▶ [WHAT YOU ARE ASKED TO DO]:
Find each line below that includes "difficulty", then copy it.

Stored data

★ ★ ★ ★

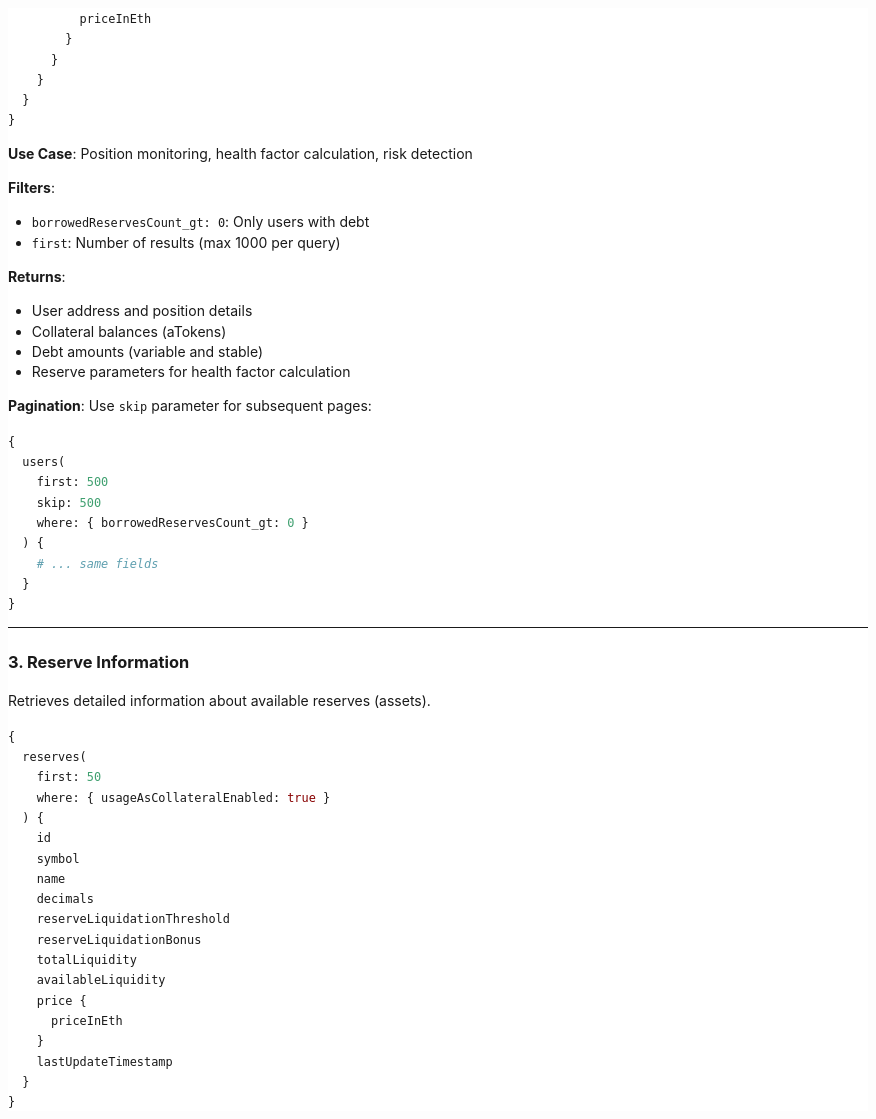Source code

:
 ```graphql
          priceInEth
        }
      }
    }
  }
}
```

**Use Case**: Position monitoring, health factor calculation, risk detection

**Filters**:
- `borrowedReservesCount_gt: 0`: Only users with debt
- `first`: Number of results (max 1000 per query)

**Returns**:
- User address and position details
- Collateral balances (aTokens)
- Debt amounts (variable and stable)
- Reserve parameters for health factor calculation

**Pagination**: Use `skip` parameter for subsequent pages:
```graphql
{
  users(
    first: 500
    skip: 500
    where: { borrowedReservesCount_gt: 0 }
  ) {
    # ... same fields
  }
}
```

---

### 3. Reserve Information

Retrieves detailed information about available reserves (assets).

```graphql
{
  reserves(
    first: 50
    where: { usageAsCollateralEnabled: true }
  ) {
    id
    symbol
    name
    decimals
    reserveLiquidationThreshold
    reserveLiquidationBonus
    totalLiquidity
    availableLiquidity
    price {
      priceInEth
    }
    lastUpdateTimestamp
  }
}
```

★ ★ ★ ★

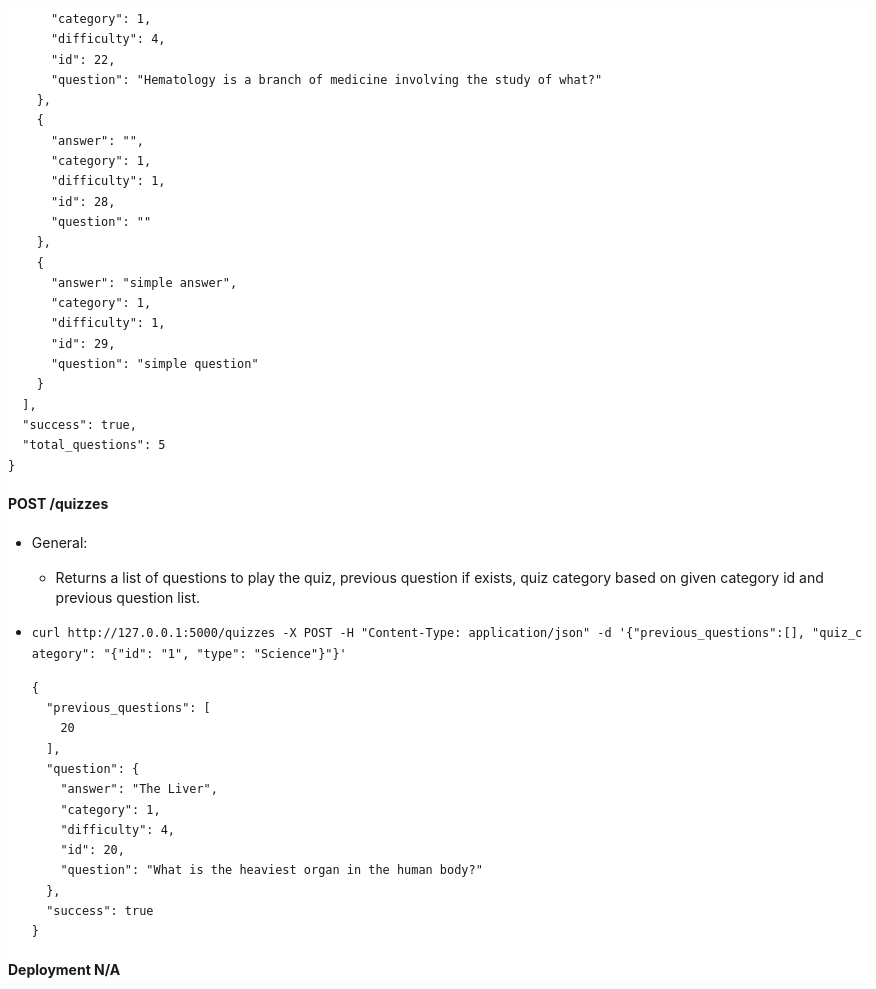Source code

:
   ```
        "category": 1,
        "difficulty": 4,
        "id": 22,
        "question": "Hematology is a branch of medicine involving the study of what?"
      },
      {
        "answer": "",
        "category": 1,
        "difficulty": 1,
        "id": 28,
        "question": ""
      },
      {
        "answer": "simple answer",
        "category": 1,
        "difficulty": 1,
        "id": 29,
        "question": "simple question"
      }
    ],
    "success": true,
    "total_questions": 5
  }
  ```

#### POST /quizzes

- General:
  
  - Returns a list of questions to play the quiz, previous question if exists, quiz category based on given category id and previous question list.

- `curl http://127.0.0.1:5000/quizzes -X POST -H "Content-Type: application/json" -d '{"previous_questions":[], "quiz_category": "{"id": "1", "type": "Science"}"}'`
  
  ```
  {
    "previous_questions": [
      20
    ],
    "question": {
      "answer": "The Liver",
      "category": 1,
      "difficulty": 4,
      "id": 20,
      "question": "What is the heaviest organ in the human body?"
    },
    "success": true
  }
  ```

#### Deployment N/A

★ ★ ★ ★

▶ [SOLUTION TO THE EXERCISE]:
        "difficulty": 4,
        "difficulty": 1,
        "difficulty": 1,
      "difficulty": 4,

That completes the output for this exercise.